In case anybody needed reminding that there are other considerations, the captain Andrew Strauss provided it yesterday. The cream of England has been exposed in this series, being dismissed for 192, 160 and 72.
Another Test tour is coming up next month, likely to be almost as tricky, to Sri Lanka. The groundsmen are doubtless already preparing slow-turning pitches and Strauss was asked yesterday if places for that trip could be won or lost in the match starting today. "You can't keep underperforming for ever," he said. "So all of us have a responsibility to improve our games. I've been a strong believer that no one is guaranteed their place in the side.
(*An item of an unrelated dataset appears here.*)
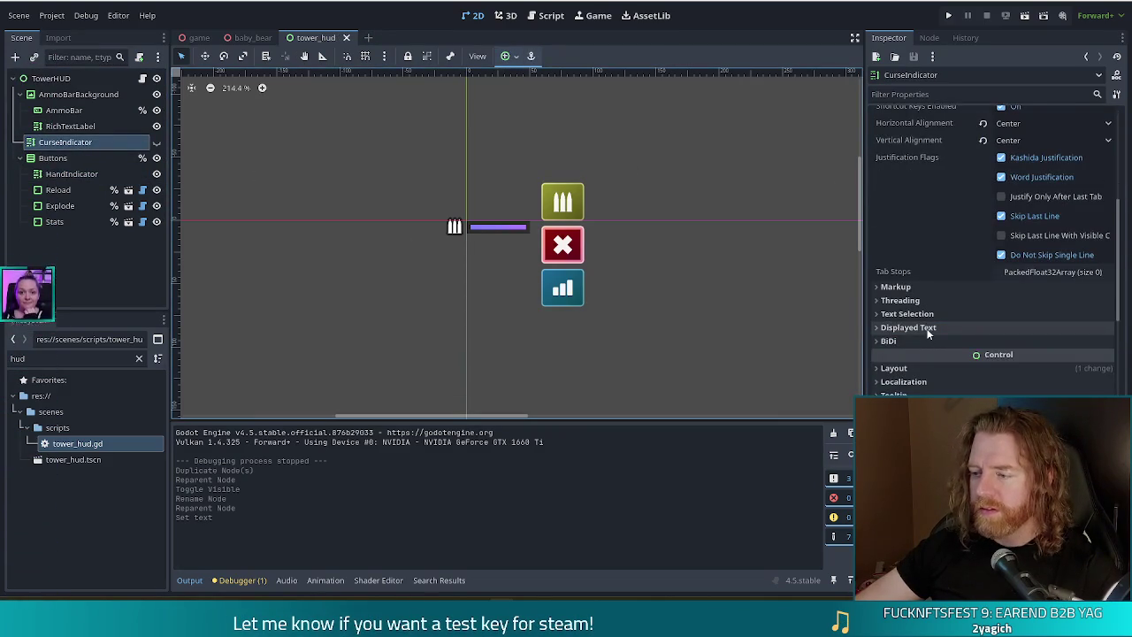
scroll(927, 333, "down", 3)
The environment only works properly if there is pressure on you for your place so we all have to work very hard for the next five days."
Of course, England have made it easy for selectors by scoring runs and winning matches. Four of the top six have formed the nucleus of the order more or less for six years. Strauss, Alastair Cook, Kevin Pietersen and Ian Bell have appeared together in the same Test team 51 times.
But things went badly awry in the last fortnight and Strauss is candid and diplomatic enough not to avoid the issue. "We had very good reasons to think we could win out here and the fact our bowlers have done well is part of the reason we felt we could do that," he said. "To a certain extent cricket is a form game, and some of our guys got out of form at an inconvenient juncture with each other."
One man who will not be going to Sri Lanka is the fast bowler Chris Tremlett, who left this tour early. The ECB said yesterday that he would be off until April with a back injury that had already forced him out for five months.
An unwelcome sideshow during this match is the auction for the Indian Premier League tomorrow: 15 England-qualified players, including the former Pakistan Test player Azhar Mahmood, are hoping to be enlisted. Five of them are in the present squad: Jimmy Anderson (reserve price £300,000), Ian Bell (£200,000), Ravi Bopara (£100,000), Matt Prior (£200,000) and Graeme Swann (£400,000).
"We all know where we stand" said Strauss. "I certainly won't stand in the way of players who want to play in that. We're all comfortable with that and we'll just wait and see who is picked." And would he seek to play in the IPL himself? "Er, no," he said, saying it all.